Bart Schaefer wrote:

> On Mar 3,  2:55am, Geoff Wing wrote:
> } Subject: Re: Preliminary release of 3.0.8 - please test
> }
> } Bart Schaefer <schaefer@candle.brasslantern.com> typed:
> } :On Feb 29, 10:33am, Geoff Wing wrote:
> } :} Subject: Re: Preliminary release of 3.0.8 - please test
> } :} After some initial usage, got it into a state of:
> } :} % %
> } :} fg: no such job: 3
> } :} % %%
> } :} fg: no such job: 3
> } :} % fg
> } :} fg: no current job
> } :} % jobs
> } :} %
> } :Hrm.  The job handling code is now identical to 3.1.6-dev-19, so if you
> } :can get 3.0.8 into that state theres a problem for 3.1.6 as well.
> } 
> } I'm thinking that getjob() may need a setcurjob() before it checks curjob.
> 
> Since Sven has been incommunicado for a couple of days, I tried to look
> into this myself in more detail.  The only two places where getjob() is
> called are from bin_kill(), and from bin_fg() *after* the setcurjob()
> that you noted.
> 
> I can believe that a race condition might cause "no such job: 3" once,
> but twice in a row is impossible.  So the only possible answer is that
> the one and only job has STAT_NOPRINT set but *not* STAT_SUBJOB, which
> in turn happens only at exec.c:768 and 806 (in 3.0.8; in 3.1.6-dev-19,
> exec.c:993 and 1031), both in execpline().  See jobs.c:setprevjob(),
> which is called from setcurjob().

The one in 1031 isn't interesting here, it only makes the sub-shells
created for stopped lists not report their jobs (list_pipe_child is
non-zero only in those sub-shells).
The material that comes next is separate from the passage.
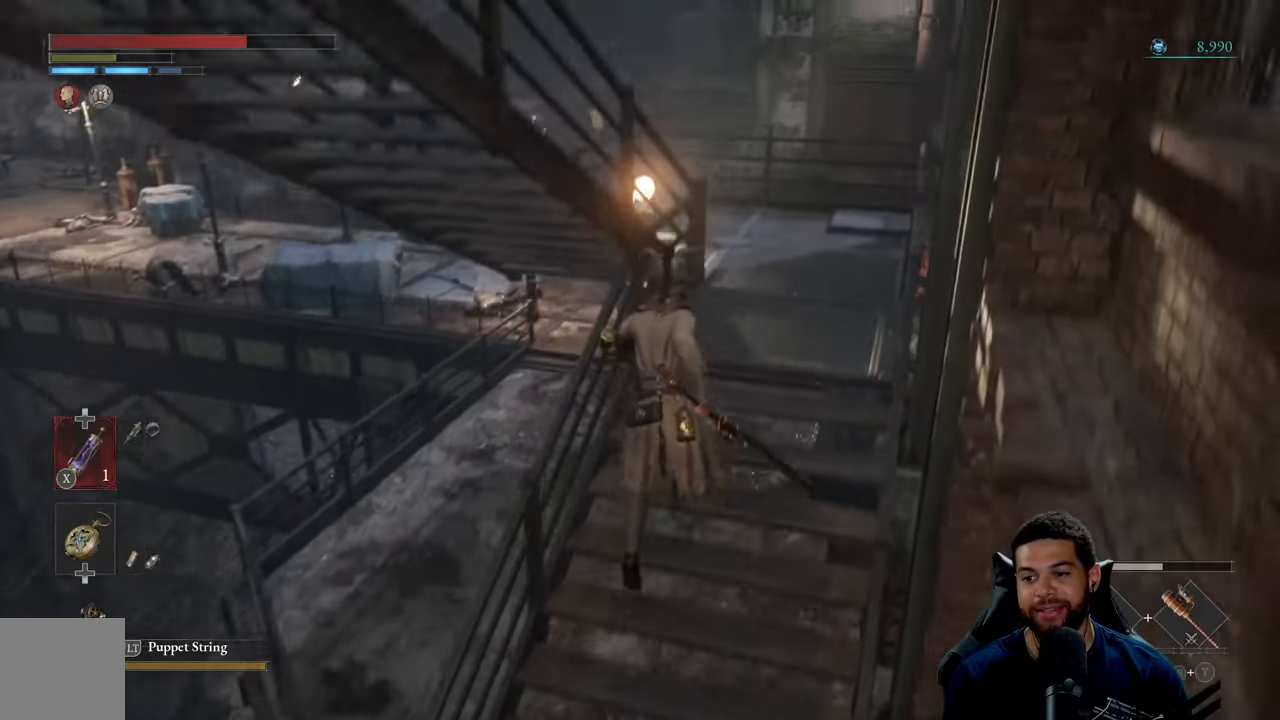
{"buttons": ["B"], "left_stick": "up-left", "right_stick": "center", "events": [[50, "right_stick", "right"], [216, "right_stick", "center"], [450, "left_stick", "up-left"]]}
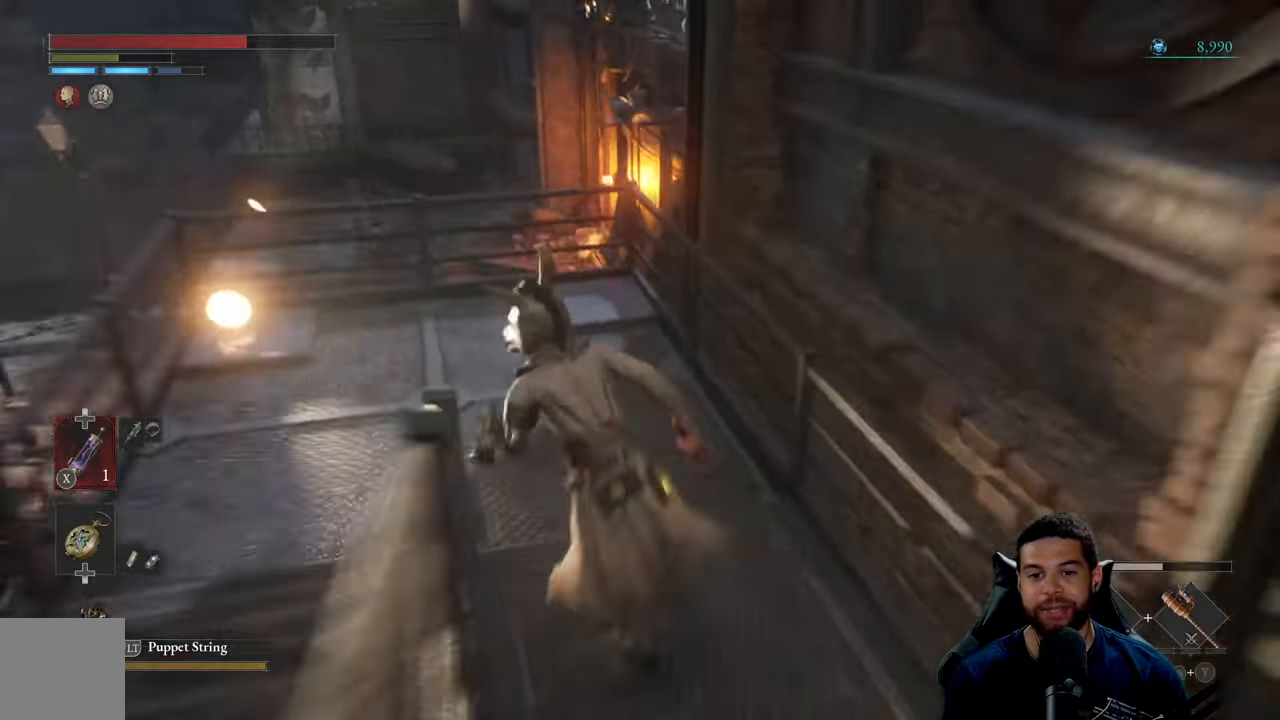
{"buttons": ["B"], "left_stick": "down-left", "right_stick": "center", "events": [[83, "right_stick", "left"], [250, "right_stick", "center"], [316, "left_stick", "down-left"]]}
Leaves us with the one in 993.
This is used to make sure that jobs started for commands which are
not the first one in a pipeline and jobs started from some kind of 
pipeline nesting (e.g. in a loop in a pipeline) are not shown.

Given that, your suggestion:

> Now, it may be that the right solution is to have setprevjob() ignore
> jobs that have STAT_NOPRINT set, but I wouldn't want that to mask some
> more serious job-state problem.  If you have any insights, share 'em.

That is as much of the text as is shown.